“In prison, everything that happens feels like part of our punishment,” he writes. “Over the last year, that has included living through a pandemic while behind bars.”

He provides: “As the lawyer and human rights advocate Bryan Stevenson has written, we are ‘more than the worst thing we’ve ever done.’ That’s the ideal. Yet the worst thing we’ve done is part of us, too; we are the sum of all our deeds. I murdered a man, and I sometimes feel that the act did diminish the value of my own life. I sometimes feel that I am less deserving of the vaccine than an innocent person.”

Jane Nickerson made Craig Claiborne doable and put the cheeseburger on the map, writes Sam Sifton, the meals editor at The Times. This is an excerpt.

In 1947, Jane Nickerson broke information of an innovation on this planet of hamburgers: the cheeseburger. “At first, the combination of beef with cheese and tomatoes, which sometimes are used, may seem bizarre,” she wrote in The Times. “If you reflect a bit, you’ll understand the combination is sound gastronomically.”

Two years later, she launched Times readers to the idea of “food writers” in an article a few press luncheon aboard the ocean liner Ile de France.

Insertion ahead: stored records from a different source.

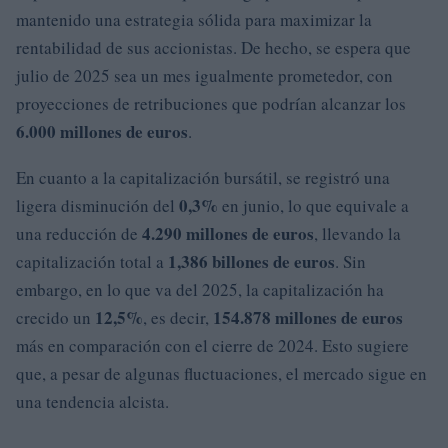
mantenido una estrategia sólida para maximizar la
rentabilidad de sus accionistas. De hecho, se espera que
julio de 2025 sea un mes igualmente prometedor, con
proyecciones de retribuciones que podrían alcanzar los
6.000 millones de euros
.
En cuanto a la capitalización bursátil, se registró una
0,3%
ligera disminución del
en junio, lo que equivale a
4.290 millones de euros
una reducción de
, llevando la
1,386 billones de euros
capitalización total a
. Sin
embargo, en lo que va del 2025, la capitalización ha
12,5%
154.878 millones de euros
crecido un
, es decir,
más en comparación con el cierre de 2024. Esto sugiere
que, a pesar de algunas fluctuaciones, el mercado sigue en
una tendencia alcista.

She introduced green-goddess dressing to The Times, and steak Diane. “These recipes, these stories, Craig Claiborne — they don’t exist without Jane Nickerson,” mentioned Kimberly Voss, the writer of “The Food Section: Newspaper Women and the Culinary Community.”

Nickerson ran the meals desk of The Times from 1942 to 1957 and shepherded Times readers via the austerity of wartime rationing and into the affluent financial system that adopted, with lots of and lots of of stories articles, restaurant critiques and recipes that proceed to resonate at present.

“It was Nickerson,” the meals historian Anne Mendelson wrote in a 1990 evaluation of a revised version of “The New York Times Cook Book,” “who was chiefly responsible for the national prestige enjoyed by Times food coverage when Claiborne succeeded her.”